Splice Machine, which makes and markets a Hadoop and Spark powered database, announced it is moving to open source to enhance both adoption of its software as well as the quality of the product.
Using in-memory technology from Spark and scale-out capabilities from Hadoop, the Splice Machine relational database management system (RDBMS) powers new applications and offloads existing Oracle and Teradata databases with 10 to 20 times the performance at one-fourth the cost, said Monte Zweben, co-founder and CEO of Splice machine. The Splice Machine RDBMS runs simultaneous analytical and operational workloads, enabling companies to unlock insights in their big data to make better decisions.
“The reason to open source is clearly a function of today’s marketplace in terms of adoption,” Zweben told eWEEK. “If you’re a proprietary software company, you’re going to be adding a lot more friction to the adoption of your software than any open-source project. So to maximize adoption of our platform, we’re going to go open source.”
However, Zweben notes that the question he asked himself was not whether to go open source, but when. Why now?
“The reason is we’re at that critical tipping point where our product is of sufficient stability, performance and quality, where it’s okay to broaden the group of people contributing to it and building it,” he said.
Zweben noted that moving to an open-source model also is good for customers because open-sourcing provides an insurance policy for large-scale enterprises. That insurance policy means there isn’t a single vendor that they might get locked into, and there isn’t a single company that might get purchased or change direction. In addition, open-sourcing creates a vibrant community of people with skill sets in the platform that customers can turn to for help and even custom development.
“It’s a way to disperse the risk they took in the former model,” he said. Moreover, opening up a software product means there will be people looking at it, improving it and fixing bugs. “It just becomes a better, higher-quality, more secure, more performant platform,” Zweben added. “It’s safety in numbers.”
The move to open source will greatly ease the process of adopting the Splice Machine database. Up until now, whenever somebody showed interest and downloaded the stand-alone edition, they’d have to talk to a Splice Machine salesperson to get a cluster version of the system to test it at scale.

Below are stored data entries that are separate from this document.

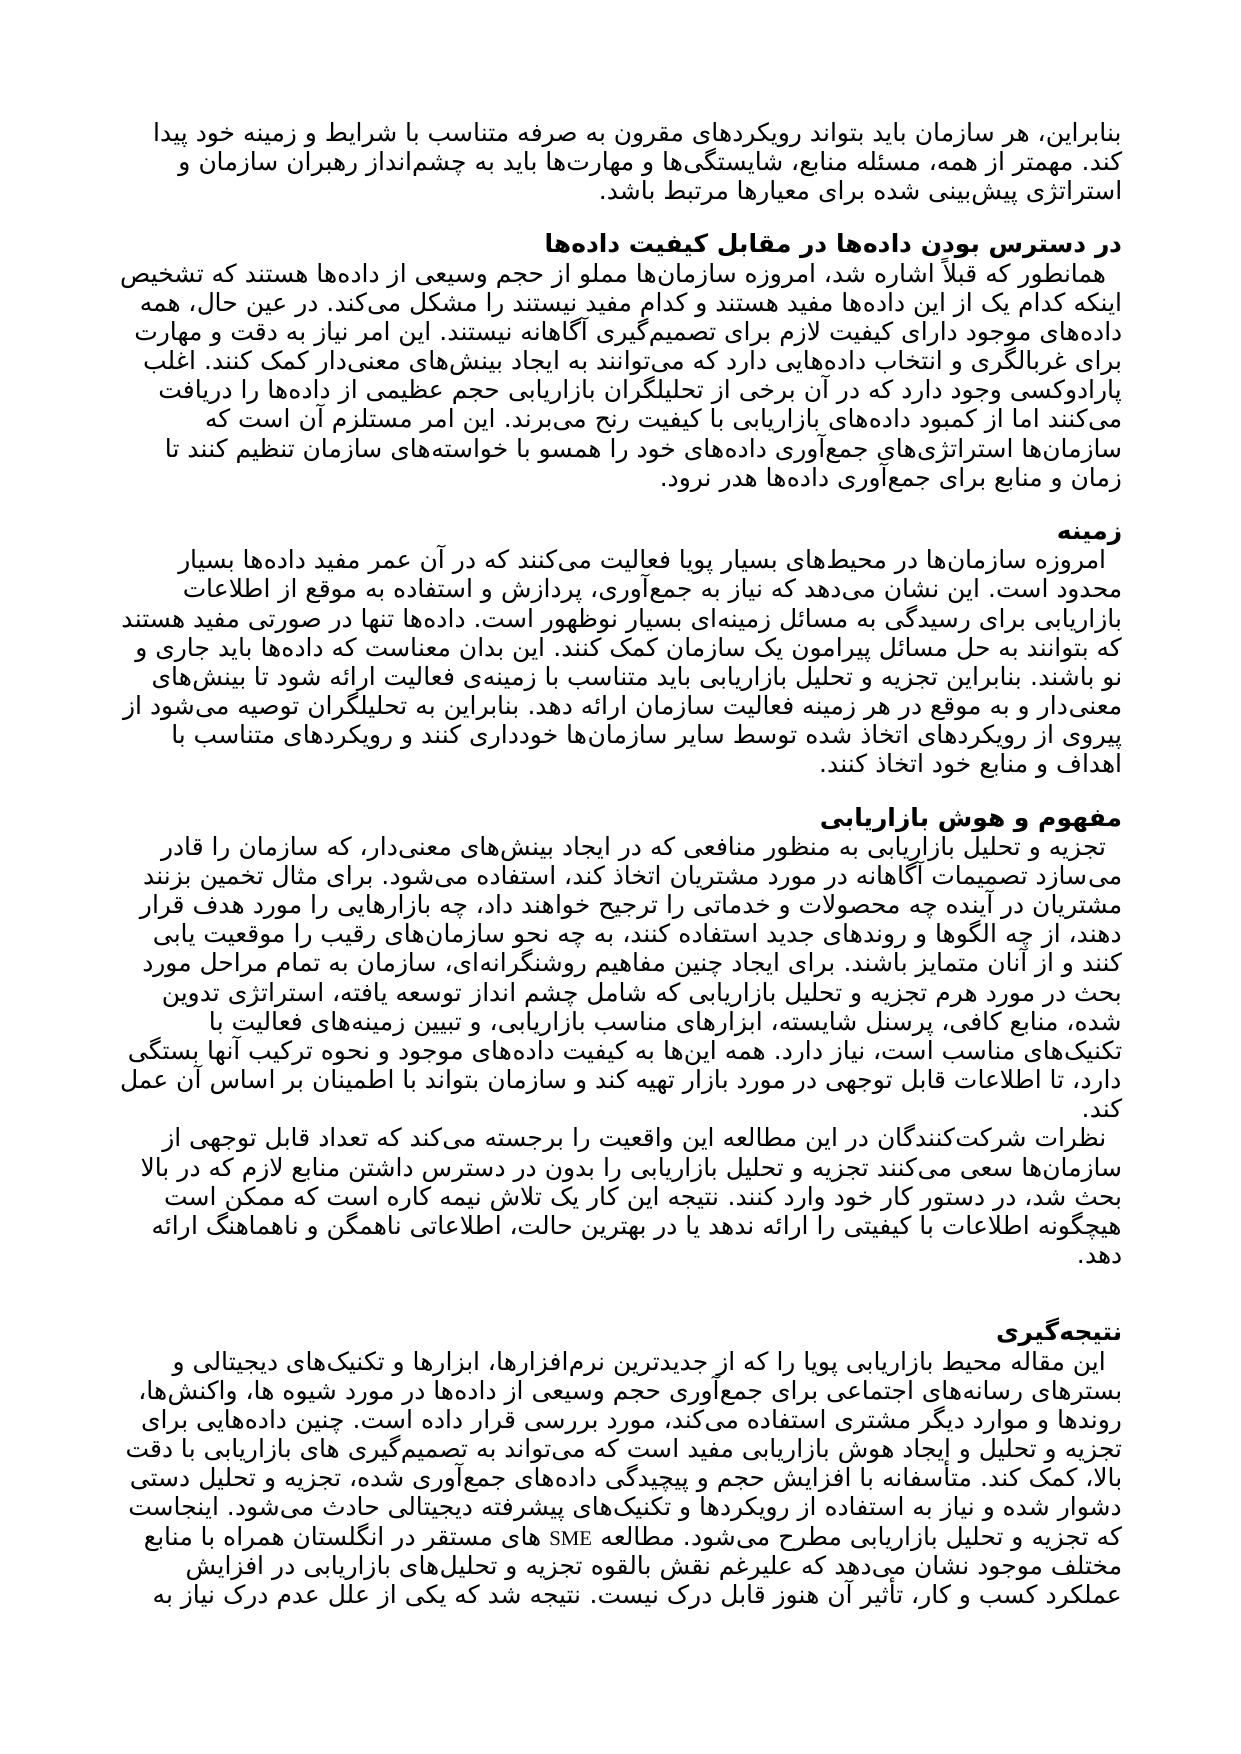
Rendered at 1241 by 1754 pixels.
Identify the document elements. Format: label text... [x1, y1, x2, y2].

text امروزه سازمان‌ها در محیط‌های بسیار پویا فعالیت می‌کنند که در آن عمر مفید داده‌ها بسیار محدود است. این نشان می‌دهد که نیاز به جمع‌آوری، پردازش و استفاده به موقع از اطلاعات بازاریابی برای رسیدگی به مسائل زمینه‌ای بسیار نوظهور است. داده‌ها تنها در صورتی مفید هستند که بتوانند به حل مسائل پیرامون یک سازمان کمک کنند. این بدان معناست که داده‌ها باید جاری و نو باشند. بنابراین تجزیه و تحلیل بازاریابی باید متناسب با زمینه‌ی فعالیت ارائه شود تا بینش‌های معنی‌دار و به موقع در هر زمینه فعالیت سازمان ارائه دهد. بنابراین به تحلیلگران توصیه می‌شود از پیروی از رویکردهای اتخاذ شده توسط سایر سازمان‌ها خودداری کنند و رویکردهای متناسب با اهداف و منابع خود اتخاذ کنند. [118, 545, 1122, 779]
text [118, 118, 1122, 206]
text همانطور که قبلاً اشاره شد، امروزه سازمان‌ها مملو از حجم وسیعی از داده‌ها هستند که تشخیص اینکه کدام یک از این داده‌ها مفید هستند و کدام مفید نیستند را مشکل می‌کند. در عین حال، همه داده‌های موجود دارای کیفیت لازم برای تصمیم‌گیری آگاهانه نیستند. این امر نیاز به دقت و مهارت برای غربالگری و انتخاب داده‌هایی دارد که می‌توانند به ایجاد بینش‌های معنی‌دار کمک کنند. اغلب پارادوکسی وجود دارد که در آن برخی از تحلیلگران بازاریابی حجم عظیمی از داده‌ها را دریافت می‌کنند اما از کمبود داده‌های بازاریابی با کیفیت رنح می‌برند. این امر مستلزم آن است که سازمان‌ها استراتژی‌های جمع‌آوری داده‌های خود را همسو با خواسته‌های سازمان تنظیم کنند تا زمان و منابع برای جمع‌آوری داده‌ها هدر نرود. [118, 259, 1122, 492]
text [118, 1347, 1122, 1609]
text تجزیه و تحلیل بازاریابی به منظور منافعی که در ایجاد بینش‌های معنی‌دار، که سازمان را قادر می‌سازد تصمیمات آگاهانه در مورد مشتریان اتخاذ کند، استفاده می‌شود. برای مثال تخمین بزنند مشتریان در آینده چه محصولات و خدماتی را ترجیح خواهند داد، چه بازارهایی را مورد هدف قرار دهند، از چه الگوها و روندهای جدید استفاده کنند، به چه نحو سازمان‌های رقیب را موقعیت یابی کنند و از آنان متمایز باشند. برای ایجاد چنین مفاهیم روشنگرانه‌ای، سازمان به تمام مراحل مورد بحث در مورد هرم تجزیه و تحلیل بازاریابی که شامل چشم انداز توسعه یافته، استراتژی تدوین شده، منابع کافی، پرسنل شایسته، ابزارهای مناسب بازاریابی، و تبیین زمینه‌های فعالیت با تکنیک‌های مناسب است، نیاز دارد. همه این‌ها به کیفیت داده‌های موجود و نحوه ترکیب آنها بستگی دارد، تا اطلاعات قابل توجهی در مورد بازار تهیه کند و سازمان بتواند با اطمینان بر اساس آن عمل کند. [118, 832, 1122, 1124]
text مفهوم و هوش بازاریابی [118, 803, 1122, 832]
text نظرات شرکت‌کنندگان در این مطالعه این واقعیت را برجسته می‌‌کند که تعداد قابل توجهی از سازمان‌ها سعی می‌کنند تجزیه و تحلیل بازاریابی را بدون در دسترس داشتن منابع لازم که در بالا بحث شد، در دستور کار خود وارد کنند. نتیجه این کار یک تلاش نیمه کاره است که ممکن است هیچگونه اطلاعات با کیفیتی را ارائه ندهد یا در بهترین حالت، اطلاعاتی ناهمگن و ناهماهنگ ارائه دهد. [118, 1124, 1122, 1269]
text نتیجه‌گیری [118, 1318, 1122, 1347]
text در دسترس بودن داده‌ها در مقابل کیفیت داده‌ها [118, 230, 1122, 259]
text زمینه [118, 516, 1122, 545]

“This puts them more in the mainstream for emerging database platforms, as the expectation for developers is that the code is open, and for IT, that there is less chance of vendor lock-in,” Tony Baer, principal analyst at Ovum, told eWEEK. “That said, the fact that a product is open source doesn’t mean that developers will monkey with the source code—most won’t. But the expectation is that the platform is out in the open for those to inspect if they want to.”
Splice Machine will offer a free, open-source community edition of its database as well as an enterprise edition. There will be certain features that are only available in the enterprise edition. Those features will be operational features. However, the community edition will not be limited in terms of performance or function.
Splice Machine Moving Its Database to Open Source
If you want to test the database at scale at incredible loads, you can do so with the community edition. You can even go live on the community edition, but there are a number of operational features that will be held back for the enterprise edition, like backup features, other security features and authentication features. These are mostly features that operational people in the organization—not the developers—care about. These features are essentially related to governance and reliability, and Splice Machine will charge a per-node price for them.
Meanwhile, the company is actively seeking contributors and thought leaders in database architecture and distributed systems to help guide and support the transition, develop best practices and help shape next-generation features that best suit the open-source community, Zweben said.
“The evolution of Splice Machine from being the first transactional RDBMS on Hadoop, to incorporating Apache Spark as an analytical engine, has been amazing to watch as a member of their Advisory Board,” said Mike Franklin, former chair of the School of Computer Science at the University of California, Berkeley, and incoming chair of Computer Science at the University of Chicago. “Our AmpLab at Berkeley has initiated many open-source projects, including Apache Spark, Apache Mesos and Alluxio—formerly Tachyon. I applaud Splice Machine in taking the leap and joining the open-source community.”
“We are making the transition to open source to build a larger community around Splice Machine,” Zweben said in a statement. “Our whole team is eagerly anticipating the contributions that going open source can enable. We also look forward to being more active within the open-source communities beyond our participation around HBase and Spark.”
Apache Spark is an open-source cluster computing framework used for processing and analyzing big data. Apache HBase, an open-source distributed database modeled after Google’s BigTable, is one of the key building blocks of Splice Machine and is what enables real-time updates on top of the Hadoop Distributed File System (HDFS).
Splice Machine announced its plans to go open source at the Spark Summit 2016 conference, where the company is in beta on its Spark version. Zweben said the Spark version offers an important message to users in that Splice Machine is a dual-engine database that allows users to do both operational workloads and analytical workloads.
“At the Spark Summit, almost everyone there is thinking Spark is just for analytics,” Zweben said. “But now you’ll be able to run an application on Spark, meaning you’ll be able to change data on the fly in real-time using standard data management capabilities with transactional integrity and immediately be able to analyze that using Spark.”
Until now, you could never build an analytical application on Spark, he added. “All you could do was analyze the data you had in your repository,” he said. “So this is an important contribution to the Spark community.”